Story: Miller, Harold Gladstone
Page 1 - Miller, Harold Gladstone
Miller, Harold Gladstone
Lecturer, librarian, writer
This biography was written by Vic Elliott and was first published in the Dictionary of New Zealand BiographyVolume 4, 1998
Harold Gladstone Miller was born on 15 May 1898 in Masterton to Nellie Stores and her husband, Tobias Miller, a shop assistant. He was educated at Masterton District High School, where he captained both the First XV and First XI. He then entered Victoria University College, Wellington, where he gained an MA degree with first-class honours in philosophy. Miller won the Senior Scholarship in economics in 1918 and was actively involved in student life. Awarded a Rhodes Scholarship in 1920, he entered Balliol College, Oxford.
While in England, Miller married a fellow New Zealander, Edith Race Davies, at Camborne, Cornwall, on 11 July 1923. The following year the couple returned to New Zealand where Miller lectured at the Wellington Teachers' Training College and for the WEA in Timaru. In 1928, at the age of 29, Miller was appointed to the position of librarian at Victoria University College, a post he held for the next 38 years.
Miller's development as a librarian was much advanced by his tenure of a Carnegie Corporation of New York travelling fellowship in 1932–33 at the library school of the University of Michigan at Ann Arbor. He was a member of a distinguished group: Alice Minchin, librarian of Auckland University College; Clifford Collins, subsequently librarian of Canterbury University College; and Alister McIntosh, at that time on the staff of the General Assembly Library in Wellington but later to become secretary of the Department of External Affairs.
Undaunted by the paucity of resources which awaited him on his return from the United States, Miller proceeded to develop at Victoria a collection of some depth and strength. He was by upbringing and inclination a scholar librarian and the collection he built was in the nature of a scholar's library. He sought to create a collection that would meet not only immediate needs but also those of future generations across a wide range of disciplines. He achieved this through the judicious purchase of individual titles, greatly assisted initially by a succession of Carnegie Corporation grants, and by the acquisition of existing libraries. Notable among these were a substantial collection of books from the Nelson diocesan library, and the Brancepeth collection, a private library formed to meet the needs of Brancepeth station employees, donated to the Victoria University Library by the Beetham family of Wairarapa in 1966.

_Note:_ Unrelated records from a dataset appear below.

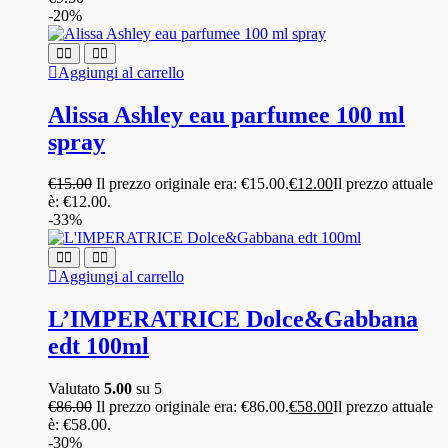
-20%
Aggiungi al carrello
Alissa Ashley eau parfumee 100 ml
spray
€
15.00
Il prezzo originale era: €15.00.
€
12.00
Il prezzo attuale
è: €12.00.
-33%
Aggiungi al carrello
L’IMPERATRICE Dolce&Gabbana
edt 100ml
Valutato
5.00
su 5
€
86.00
Il prezzo originale era: €86.00.
€
58.00
Il prezzo attuale
è: €58.00.
-30%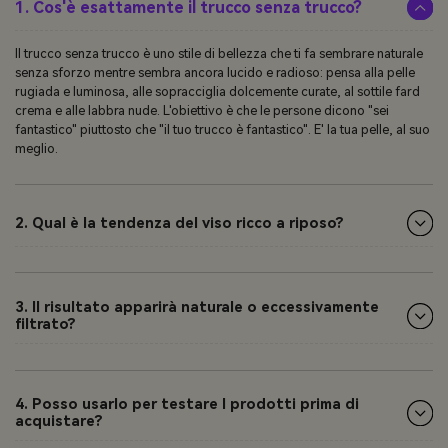
1. Cos'è esattamente il trucco senza trucco?
Il trucco senza trucco è uno stile di bellezza che ti fa sembrare naturale
senza sforzo mentre sembra ancora lucido e radioso: pensa alla pelle
rugiada e luminosa, alle sopracciglia dolcemente curate, al sottile fard
crema e alle labbra nude. L'obiettivo è che le persone dicono "sei
fantastico" piuttosto che "il tuo trucco è fantastico". E' la tua pelle, al suo
meglio.
2. Qual è la tendenza del viso ricco a riposo?
3. Il risultato apparirà naturale o eccessivamente
filtrato?
4. Posso usarlo per testare I prodotti prima di
acquistare?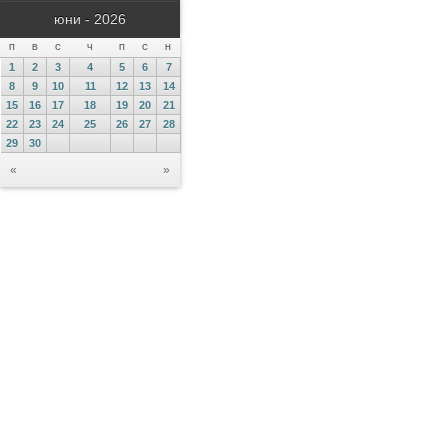
юни - 2026
П
В
С
Ч
П
С
Н
1
2
3
4
5
6
7
8
9
10
11
12
13
14
15
16
17
18
19
20
21
22
23
24
25
26
27
28
29
30
«
»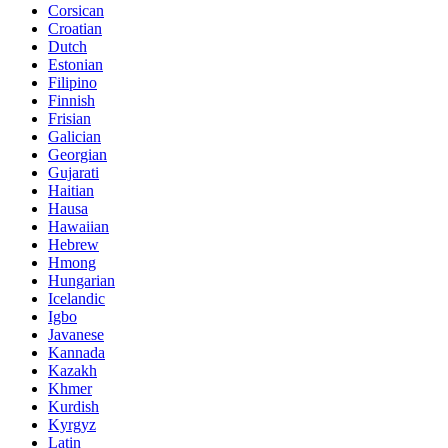
Corsican
Croatian
Dutch
Estonian
Filipino
Finnish
Frisian
Galician
Georgian
Gujarati
Haitian
Hausa
Hawaiian
Hebrew
Hmong
Hungarian
Icelandic
Igbo
Javanese
Kannada
Kazakh
Khmer
Kurdish
Kyrgyz
Latin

Miller's firm belief in the enduring nature and value of library collections shaped his views on the role of a university library. As his contemporary Clifford Collins observed on his retirement, Miller thought it 'a university library's duty…to acquire the important books, costly though they might be and little used', taking over responsibility 'just about where its users as personal bookbuyers with reasonably long pockets had to stop'. By the end of his career in the 1960s the general perception of the role of a university library had begun to change, with a growing recognition of the pressing need to offer a range of undergraduate services. Miller himself provided a means by which such change might be effected by planning a new building into which the library moved in 1965, a year before his retirement in 1966.
A librarian by profession, Miller retained his interest in historical scholarship, publishing, among other works, a history, New Zealand, in 1950, and Race conflict in New Zealand, 1814–1865 in 1966. He was also much immersed in church affairs throughout his life. Raised as a Methodist, he embraced the Anglican faith while at Oxford. A student of the Oxford Movement, Miller saw himself as a defender of Anglican orthodoxy in his membership of the Wellington diocesan synod and the General Synod, and in his role as a pamphleteer for the Selwyn Society and a columnist for the monthly Anglican newspaper Church and People. Both learned and witty, and taking a delight in controversy, he was the intellectual leader of New Zealand Anglo-Catholics.
Harold Miller was a man of strongly held views who enjoyed argument and was always ready to provoke it. But he was also open-minded, tolerant and generous to others. His contribution to librarianship and historical scholarship in New Zealand was recognised by the award of an honorary doctorate of literature from Victoria University of Wellington in 1966. Shortly before the death of his wife, Edith, in 1976, Miller moved to Auckland, where he died at Selwyn Village on 4 March 1989, survived by his son and two daughters.